### TO-DO ITEM
Copy every line that contains the string "tiếp" from the entries below.

*** Opening of SUPPLIED INFORMATION ***

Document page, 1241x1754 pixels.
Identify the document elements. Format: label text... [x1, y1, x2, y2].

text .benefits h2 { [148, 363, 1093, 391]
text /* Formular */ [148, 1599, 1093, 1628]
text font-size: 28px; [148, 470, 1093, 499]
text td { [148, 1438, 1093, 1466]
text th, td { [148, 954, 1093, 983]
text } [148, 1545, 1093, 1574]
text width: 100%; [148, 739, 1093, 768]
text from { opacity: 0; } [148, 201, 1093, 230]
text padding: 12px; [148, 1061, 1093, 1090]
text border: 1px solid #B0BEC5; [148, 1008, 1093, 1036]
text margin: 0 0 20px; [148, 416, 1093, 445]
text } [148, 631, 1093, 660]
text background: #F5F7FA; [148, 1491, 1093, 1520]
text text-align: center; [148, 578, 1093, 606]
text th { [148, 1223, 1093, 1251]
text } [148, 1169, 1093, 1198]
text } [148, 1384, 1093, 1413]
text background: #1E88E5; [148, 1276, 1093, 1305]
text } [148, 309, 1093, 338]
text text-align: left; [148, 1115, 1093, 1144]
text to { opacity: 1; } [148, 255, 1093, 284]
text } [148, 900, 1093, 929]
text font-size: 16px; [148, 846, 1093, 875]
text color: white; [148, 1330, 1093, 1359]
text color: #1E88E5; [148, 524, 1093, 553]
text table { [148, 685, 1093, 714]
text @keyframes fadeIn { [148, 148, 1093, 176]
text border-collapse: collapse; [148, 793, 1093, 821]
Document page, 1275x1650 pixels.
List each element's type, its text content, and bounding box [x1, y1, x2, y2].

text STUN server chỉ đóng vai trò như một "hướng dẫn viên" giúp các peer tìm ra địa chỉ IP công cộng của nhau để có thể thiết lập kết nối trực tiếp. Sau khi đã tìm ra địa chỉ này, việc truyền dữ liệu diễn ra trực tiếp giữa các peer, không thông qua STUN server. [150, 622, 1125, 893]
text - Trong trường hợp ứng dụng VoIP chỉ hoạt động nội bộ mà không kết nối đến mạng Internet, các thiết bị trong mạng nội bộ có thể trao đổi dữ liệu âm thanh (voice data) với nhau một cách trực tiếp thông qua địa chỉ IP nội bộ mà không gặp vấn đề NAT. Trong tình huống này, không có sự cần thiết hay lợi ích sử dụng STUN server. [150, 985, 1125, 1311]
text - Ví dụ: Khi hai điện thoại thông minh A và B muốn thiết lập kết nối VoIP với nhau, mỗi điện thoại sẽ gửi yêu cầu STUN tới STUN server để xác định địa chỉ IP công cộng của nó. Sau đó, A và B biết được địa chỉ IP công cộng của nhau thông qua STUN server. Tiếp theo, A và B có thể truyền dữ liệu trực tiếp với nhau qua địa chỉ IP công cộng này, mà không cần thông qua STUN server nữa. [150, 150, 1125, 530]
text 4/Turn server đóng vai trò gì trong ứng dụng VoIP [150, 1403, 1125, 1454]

*** Close of SUPPLIED INFORMATION ***

### YOUR RESPONSE
text STUN server chỉ đóng vai trò như một "hướng dẫn viên" giúp các peer tìm ra địa chỉ IP công cộng của nhau để có thể thiết lập kết nối trực tiếp. Sau khi đã tìm ra địa chỉ này, việc truyền dữ liệu diễn ra trực tiếp giữa các peer, không thông qua STUN server. [150, 622, 1125, 893]
text - Trong trường hợp ứng dụng VoIP chỉ hoạt động nội bộ mà không kết nối đến mạng Internet, các thiết bị trong mạng nội bộ có thể trao đổi dữ liệu âm thanh (voice data) với nhau một cách trực tiếp thông qua địa chỉ IP nội bộ mà không gặp vấn đề NAT. Trong tình huống này, không có sự cần thiết hay lợi ích sử dụng STUN server. [150, 985, 1125, 1311]
text - Ví dụ: Khi hai điện thoại thông minh A và B muốn thiết lập kết nối VoIP với nhau, mỗi điện thoại sẽ gửi yêu cầu STUN tới STUN server để xác định địa chỉ IP công cộng của nó. Sau đó, A và B biết được địa chỉ IP công cộng của nhau thông qua STUN server. Tiếp theo, A và B có thể truyền dữ liệu trực tiếp với nhau qua địa chỉ IP công cộng này, mà không cần thông qua STUN server nữa. [150, 150, 1125, 530]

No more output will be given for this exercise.